A paramedic refused to leave his side and held his hand the entire time he passed out.
When he woke up in the intensive care unit, the paramedic was still there.
“Thanks for holding my hand,” Yurchuk told him.
“Well, I was afraid you would pull out the pin,” the paramedic replied. Yurchuk’s left arm had disappeared below the elbow and his right leg had disappeared above the knee.
In the 18 months since, Yurchuk has regained his balance both mentally and physically.
He met the woman who would become his wife at the rehabilitation hospital, where she was doing volunteer work.
And now he cradles her little daughter and, without the slightest hesitation, takes her for a walk.
His new hand and leg are finished in solid black.
Yurchuk has himself become the primary motivator for new arrivals from the front lines, encouraging them to heal their wounds and teaching them how to live and move with their new disabilities.
This type of connection needs to be repeated formally and informally for thousands of amputees across Ukraine.
“Your entire musculoskeletal system needs to be realigned. You have a complete redistribution of weight. This is a really complicated adjustment and needs to be done with another human,” said Dr. Emily Mayhew, a medical historian at Imperial College specializing in blast injuries.
There aren’t nearly enough prosthetics specialists in Ukraine to meet the growing need, said Olha Rudneva, director of the Superhumans Center for the Rehabilitation of Ukrainian Military Amputees.
Before the war, she said, only five people in all of Ukraine had completed formal rehabilitation training for people with arm or hand amputations, which are less common than legs and feet under normal circumstances, as the latter sometimes amputate due to complications from diabetes or other diseases would .
Rudneva estimated that 20,000 Ukrainians have suffered at least one amputation since the war began.
How many are soldiers, the government doesn’t say, but blast injuries are among the most common in a long frontline war.
The Unbroken and Superhumans rehabilitation centers provide prosthetic limbs to Ukrainian soldiers with funds from donor countries, charities and private Ukrainian companies.
“Some donors are not ready to provide military assistance to Ukraine, but are ready to fund humanitarian projects,” Rudneva said.
Some of the men in rehabilitation regret that they are now out of the war, including Yurchuk and Valentyn Lytvynchuk.
Lytvynchuk, a former battalion commander, draws strength from his family, particularly his four-year-old daughter, who has a unicorn engraved on his prosthetic leg.
He recently made his way to a military training ground to see what else he could do.
“I realized it’s unrealistic. I can jump into a ditch, but to get out I need 4WD. And if I move “fast,” a kid might catch me,” he said.
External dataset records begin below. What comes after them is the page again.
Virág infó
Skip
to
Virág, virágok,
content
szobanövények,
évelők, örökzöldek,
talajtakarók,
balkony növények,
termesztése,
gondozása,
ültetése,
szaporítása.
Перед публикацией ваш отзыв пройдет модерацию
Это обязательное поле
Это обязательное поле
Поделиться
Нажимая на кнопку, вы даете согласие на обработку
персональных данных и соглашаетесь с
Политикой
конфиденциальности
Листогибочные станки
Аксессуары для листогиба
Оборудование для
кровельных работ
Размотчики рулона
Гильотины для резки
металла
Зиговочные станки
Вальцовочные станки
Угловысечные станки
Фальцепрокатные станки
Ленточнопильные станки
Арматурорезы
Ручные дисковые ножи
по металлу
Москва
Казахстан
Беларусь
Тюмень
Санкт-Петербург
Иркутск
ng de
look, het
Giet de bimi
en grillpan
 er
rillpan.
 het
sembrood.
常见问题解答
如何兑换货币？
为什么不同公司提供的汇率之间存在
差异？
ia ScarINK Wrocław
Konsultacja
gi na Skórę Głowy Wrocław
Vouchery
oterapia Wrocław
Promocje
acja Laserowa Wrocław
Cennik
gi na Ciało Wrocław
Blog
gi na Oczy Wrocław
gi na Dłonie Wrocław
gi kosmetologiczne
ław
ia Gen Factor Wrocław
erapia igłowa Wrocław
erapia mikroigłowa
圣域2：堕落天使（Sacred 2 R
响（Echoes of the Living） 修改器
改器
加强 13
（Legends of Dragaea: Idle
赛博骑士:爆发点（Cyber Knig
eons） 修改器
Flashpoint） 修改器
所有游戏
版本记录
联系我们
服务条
Then, after a moment, he added, “Also, the prosthesis is falling off.”
For many amputees, the hardest part is learning to live with the pain — pain from the prosthesis, pain from the injury itself, pain from the lingering effects of the blast wave, said Mayhew, who has spoken to several hundred military amputees over the course of their careers .
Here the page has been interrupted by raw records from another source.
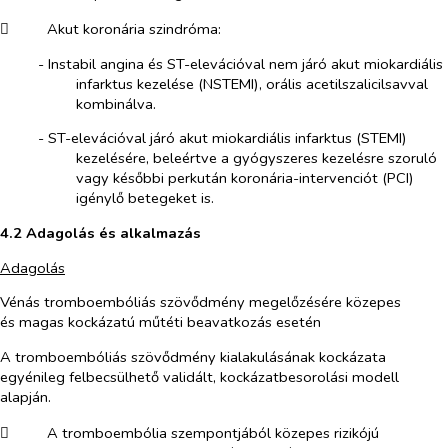
​
Akut koronária szindróma:
-​
Instabil angina és ST-elevációval nem járó akut miokardiális
infarktus kezelése (NSTEMI), orális acetilszalicilsavval
kombinálva.
-​
ST-elevációval járó akut miokardiális infarktus (STEMI)
kezelésére, beleértve a gyógyszeres kezelésre szoruló
vagy későbbi perkután koronária-intervenciót (PCI)
igénylő betegeket is.
4.2 Adagolás és alkalmazás
Adagolás
Vénás tromboembóliás szövődmény megelőzésére közepes
és magas kockázatú műtéti beavatkozás esetén
A tromboembóliás szövődmény kialakulásának kockázata
egyénileg felbecsülhető validált, kockázatbesorolási modell
alapján.
​
A tromboembólia szempontjából közepes rizikójú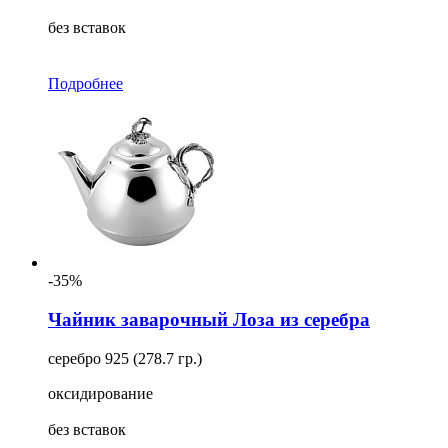
без вставок
Подробнее
-35%
Чайник заварочный Лоза из серебра
серебро 925 (278.7 гр.)
оксидирование
без вставок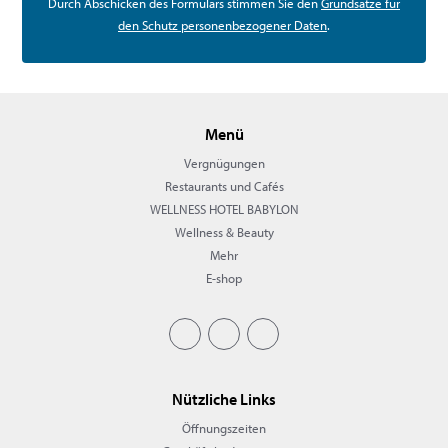
Durch Abschicken des Formulars stimmen Sie den
Grundsätze für
den Schutz personenbezogener Daten
.
Menü
Vergnügungen
Restaurants und Cafés
WELLNESS HOTEL BABYLON
Wellness & Beauty
Mehr
E-shop
Nützliche Links
Öffnungszeiten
Many struggle with disfigurements and the resulting cosmetic surgeries.
“This comorbidity of PTSD and blast injuries and pain — that’s very difficult to recognize,” she said. “When people have a physical injury and a psychological injury that comes with it, those things can never be separated. ”
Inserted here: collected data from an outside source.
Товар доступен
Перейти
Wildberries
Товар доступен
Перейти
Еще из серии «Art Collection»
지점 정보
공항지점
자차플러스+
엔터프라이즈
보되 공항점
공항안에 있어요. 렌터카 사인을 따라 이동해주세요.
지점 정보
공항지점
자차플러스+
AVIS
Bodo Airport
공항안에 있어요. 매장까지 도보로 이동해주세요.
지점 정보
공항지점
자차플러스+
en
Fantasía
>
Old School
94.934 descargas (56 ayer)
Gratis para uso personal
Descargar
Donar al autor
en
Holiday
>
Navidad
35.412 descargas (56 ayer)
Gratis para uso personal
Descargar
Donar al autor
For the seriously injured, rehabilitation could take longer than the war ultimately lasts.
The cosmetic surgeries are crucial for the soldiers to feel good in society.
Many are so disfigured that they believe no one can see them.
“We don’t have one year, we have two,” said Dr. Natalia Komashko, a facial surgeon. “We have to do this like it was due yesterday.”
Bilyak, the soldier who drove over anti-tank mines, still sometimes dreams of battle.
“I’m lying alone on the ward on the bed, and people I don’t know come up to me. I realize they are Russians and they shoot me in the head at point-blank range with pistols and rifles,” he said. “They get nervous because they’re running out of ammo, and I’m alive, giving them the middle finger and laughing at them.”